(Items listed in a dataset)

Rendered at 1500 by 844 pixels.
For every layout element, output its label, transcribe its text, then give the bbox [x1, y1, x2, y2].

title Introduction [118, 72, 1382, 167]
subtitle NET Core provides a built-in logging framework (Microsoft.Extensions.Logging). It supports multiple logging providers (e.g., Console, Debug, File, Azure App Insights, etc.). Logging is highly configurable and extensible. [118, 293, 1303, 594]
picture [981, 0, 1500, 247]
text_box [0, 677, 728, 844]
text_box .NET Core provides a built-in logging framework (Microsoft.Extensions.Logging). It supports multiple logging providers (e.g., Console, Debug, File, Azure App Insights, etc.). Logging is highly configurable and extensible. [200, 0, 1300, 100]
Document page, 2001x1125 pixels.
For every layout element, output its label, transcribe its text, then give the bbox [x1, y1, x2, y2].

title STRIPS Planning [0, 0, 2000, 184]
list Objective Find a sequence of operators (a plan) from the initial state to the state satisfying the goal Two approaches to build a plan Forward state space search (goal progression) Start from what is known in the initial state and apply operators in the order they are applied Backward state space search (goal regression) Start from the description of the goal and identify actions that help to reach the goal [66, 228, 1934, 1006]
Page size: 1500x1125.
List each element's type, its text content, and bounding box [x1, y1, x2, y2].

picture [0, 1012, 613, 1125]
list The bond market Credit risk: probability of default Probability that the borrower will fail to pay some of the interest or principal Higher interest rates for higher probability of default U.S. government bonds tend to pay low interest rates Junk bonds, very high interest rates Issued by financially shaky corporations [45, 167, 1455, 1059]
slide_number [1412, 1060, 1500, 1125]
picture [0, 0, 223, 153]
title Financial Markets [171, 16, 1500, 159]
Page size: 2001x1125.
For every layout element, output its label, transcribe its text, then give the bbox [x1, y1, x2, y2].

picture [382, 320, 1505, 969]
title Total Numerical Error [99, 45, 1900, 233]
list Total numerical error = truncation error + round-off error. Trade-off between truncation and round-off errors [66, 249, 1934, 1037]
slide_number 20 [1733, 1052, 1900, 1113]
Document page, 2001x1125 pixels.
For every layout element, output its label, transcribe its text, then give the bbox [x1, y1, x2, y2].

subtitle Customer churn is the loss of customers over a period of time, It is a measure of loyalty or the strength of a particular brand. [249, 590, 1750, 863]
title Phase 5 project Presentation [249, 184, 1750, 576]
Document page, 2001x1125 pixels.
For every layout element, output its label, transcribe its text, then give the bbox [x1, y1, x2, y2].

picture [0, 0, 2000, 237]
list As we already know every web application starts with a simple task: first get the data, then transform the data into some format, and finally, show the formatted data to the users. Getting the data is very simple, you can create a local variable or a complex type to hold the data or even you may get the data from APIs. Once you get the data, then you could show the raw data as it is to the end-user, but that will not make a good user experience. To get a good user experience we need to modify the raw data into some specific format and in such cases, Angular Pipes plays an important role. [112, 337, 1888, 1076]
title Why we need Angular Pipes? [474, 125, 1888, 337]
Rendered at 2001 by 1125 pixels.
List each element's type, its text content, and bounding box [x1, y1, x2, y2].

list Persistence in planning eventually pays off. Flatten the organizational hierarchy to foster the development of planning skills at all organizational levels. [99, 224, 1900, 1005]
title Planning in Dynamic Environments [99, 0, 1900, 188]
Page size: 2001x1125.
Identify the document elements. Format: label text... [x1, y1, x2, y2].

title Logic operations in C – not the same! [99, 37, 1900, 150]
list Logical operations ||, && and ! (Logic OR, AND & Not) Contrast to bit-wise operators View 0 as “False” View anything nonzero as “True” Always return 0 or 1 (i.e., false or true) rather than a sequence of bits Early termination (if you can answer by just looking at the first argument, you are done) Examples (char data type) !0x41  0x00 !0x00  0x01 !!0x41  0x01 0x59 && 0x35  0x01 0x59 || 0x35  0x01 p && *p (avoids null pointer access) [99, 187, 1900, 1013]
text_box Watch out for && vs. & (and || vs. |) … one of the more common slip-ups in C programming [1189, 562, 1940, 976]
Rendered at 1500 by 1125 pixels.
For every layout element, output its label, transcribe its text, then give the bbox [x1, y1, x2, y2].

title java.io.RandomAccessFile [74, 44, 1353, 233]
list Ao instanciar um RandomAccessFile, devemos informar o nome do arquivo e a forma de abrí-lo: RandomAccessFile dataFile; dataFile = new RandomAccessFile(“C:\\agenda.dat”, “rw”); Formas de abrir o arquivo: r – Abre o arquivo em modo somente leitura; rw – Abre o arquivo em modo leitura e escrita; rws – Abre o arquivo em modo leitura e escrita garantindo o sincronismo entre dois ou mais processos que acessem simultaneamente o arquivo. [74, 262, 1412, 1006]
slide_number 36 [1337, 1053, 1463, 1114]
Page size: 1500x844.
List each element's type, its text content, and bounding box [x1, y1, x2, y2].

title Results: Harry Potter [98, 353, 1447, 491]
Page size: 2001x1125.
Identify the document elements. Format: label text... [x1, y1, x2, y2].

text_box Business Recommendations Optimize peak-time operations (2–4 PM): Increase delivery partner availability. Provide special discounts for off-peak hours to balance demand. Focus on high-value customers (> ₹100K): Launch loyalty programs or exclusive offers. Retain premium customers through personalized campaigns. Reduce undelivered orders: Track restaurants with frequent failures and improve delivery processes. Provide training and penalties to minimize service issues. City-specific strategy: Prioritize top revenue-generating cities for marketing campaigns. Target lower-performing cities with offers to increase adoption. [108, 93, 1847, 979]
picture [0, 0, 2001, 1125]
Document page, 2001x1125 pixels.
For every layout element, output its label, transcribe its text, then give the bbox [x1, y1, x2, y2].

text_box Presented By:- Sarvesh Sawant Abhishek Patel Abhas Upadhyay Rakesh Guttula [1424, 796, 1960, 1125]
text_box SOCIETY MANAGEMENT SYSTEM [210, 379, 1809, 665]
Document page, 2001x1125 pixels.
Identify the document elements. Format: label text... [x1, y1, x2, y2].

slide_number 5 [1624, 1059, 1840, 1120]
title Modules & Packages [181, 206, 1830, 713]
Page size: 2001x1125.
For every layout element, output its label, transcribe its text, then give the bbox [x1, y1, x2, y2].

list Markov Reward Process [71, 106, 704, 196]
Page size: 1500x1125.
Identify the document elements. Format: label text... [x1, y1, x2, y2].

WORK ORDER –
Every line in the data above that contains the word "Rendered" should be copied.

ANSWER TO THE EXERCISE –
Rendered at 1500 by 844 pixels.
Rendered at 2001 by 1125 pixels.
Rendered at 1500 by 1125 pixels.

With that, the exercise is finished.